Before the COVID-19 pandemic and the accompanying fall in oil prices, a carbon price would have been immediately painful for the countries that imposed it, but far better for everyone over the longer term. In this unprecedented moment, introducing a carbon price would be beneficial both now and for the future.

MELBOURNE/PRINCETON – Six years ago, oil was selling for over $100 per barrel. Today, thanks to the twin shocks of a price war between Saudi Arabia and Russia, and falling demand caused by the COVID-19 crisis, the price is closer to $20 a barrel. That makes this an ideal time for industrialized countries all over the world that have yet to put a price on carbon to follow the lead of those who have.

Business leaders, media, and economists agree: carbon pricing is needed so that companies and governments price in the full costs of the climate harms resulting from their emissions. The classic justification of the free market rests on voluntary transactions, in which buyers choose to pay prices that cover the costs of production. If some of those costs are imposed on third parties that cannot choose to avoid them, and that are not compensated for them, the market has failed and the transaction is illegitimate.

Put another way, if companies and governments are able to emit carbon dioxide without paying for the resulting harm, they will exceed the quantity that would maximize utility for all who are affected by their decisions.
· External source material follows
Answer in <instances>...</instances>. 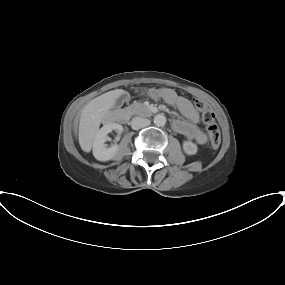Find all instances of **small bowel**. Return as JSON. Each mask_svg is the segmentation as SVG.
Returning <instances> with one entry per match:
<instances>
[{"instance_id":"1","label":"small bowel","mask_w":285,"mask_h":285,"mask_svg":"<svg viewBox=\"0 0 285 285\" xmlns=\"http://www.w3.org/2000/svg\"><path fill=\"white\" fill-rule=\"evenodd\" d=\"M149 96L153 99H163L168 104L175 106L180 114L185 118L175 119L173 122V129L188 139L196 141L200 145H204L208 141L207 134L199 127L200 116L194 109L191 102L178 95L170 88L153 89L149 92Z\"/></svg>"}]
</instances>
Somewhere, people will be paying for the extra quantity emitted, whether the price is denominated in property damage, loss of life, or the need to adapt to different climatic conditions.

The most commonly discussed forms of carbon pricing are a carbon tax that imposes a set cost per unit of emission, and a cap-and-trade system that divides a target amount of total emissions into emission “allowances” that can be traded among emitters. In both cases, carbon prices produce an incentive to shift away from carbon-intensive activities. The carbon price can rise gradually so that there is time to adopt less carbon-intensive ways of doing things. If done well, carbon pricing can reduce emissions without handicapping the local economy.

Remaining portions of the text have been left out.